Face of Indonesia disaster relief efforts dies at 49
JAKARTA, Indonesia (AP) — Indonesia's disaster agency spokesman, who was respected for informing Indonesians accurately and quickly about the country's frequent natural calamities, has died. He was 49.
The National Disaster Mitigation Agency said Sutopo Purwo Nugroho died Sunday morning in Guangzhou, China, where he had been undergoing treatment since June.
Nugroho revealed in early 2018 that he had been diagnosed with advanced lung cancer and told he might not survive more than a year. As his personal tragedy unfolded, the year would become one of the worst in recent memory for natural disasters in Indonesia. Thousands died in a series of earthquakes, tsunamis, floods and landslides.
Nugroho continued to work while enduring intense pain, typing news releases from his hospital bed after undergoing chemotherapy, updating social media, holding press conferences and fielding calls from reporters at any hour.
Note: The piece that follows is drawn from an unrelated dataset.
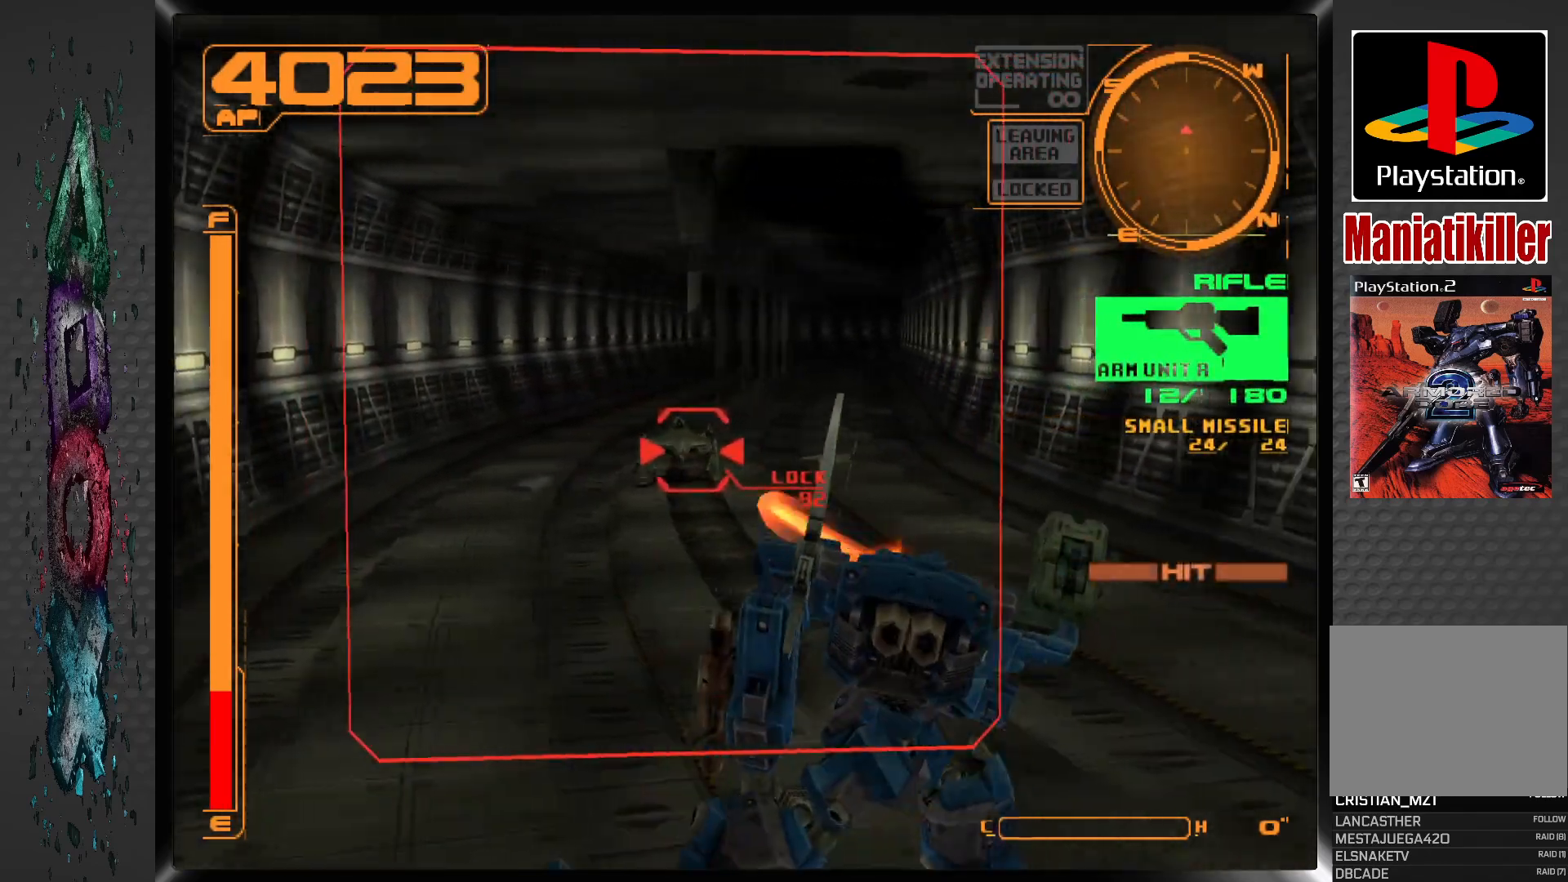
{"dt_ms": 500, "buttons": ["SQUARE", "R1", "DPAD_LEFT"], "left_stick": "center", "right_stick": "center", "events": [[17, "DPAD_LEFT", "down"]]}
"He was a hard working figure who served the media and public independently and tirelessly even while very sick," disaster agency chief Doni Monardo told The Associated Press. "He deserves to be called a humanitarian hero."
In a country where many officials are notorious for economy with the truth or outright distortion, Nugroho distinguished himself by marshaling facts, combating hoaxes and frequently drawing attention to lack of disaster preparedness and human-made factors that worsen natural calamities.
He was the public face of the thousands of people involved in Indonesia's arduous disaster relief efforts and affectionately known as "Pak Topo," a moniker that combined abbreviations of his name and the Indonesian word for mister.
His communications expertise earned him numerous awards in Indonesia and the wider region.
Nugroho was born in the central Java town of Boyolali on Oct. 7, 1969.
He told Indonesian news site Kumparan in 2017 that he grew up in a poor family and was bullied at school for being shoeless and stupid. Nugroho said he was an average student at university where he studied geography but due to perseverance and diligence achieved a doctorate.
In a tweet in May, he likened the relentless spread of cancer throughout his body to the dispersal of ash from Bali's frequently erupting Mount Agung volcano.
He is survived by his wife and two sons.
Associated Press writer Niniek Karmini contributed to this report.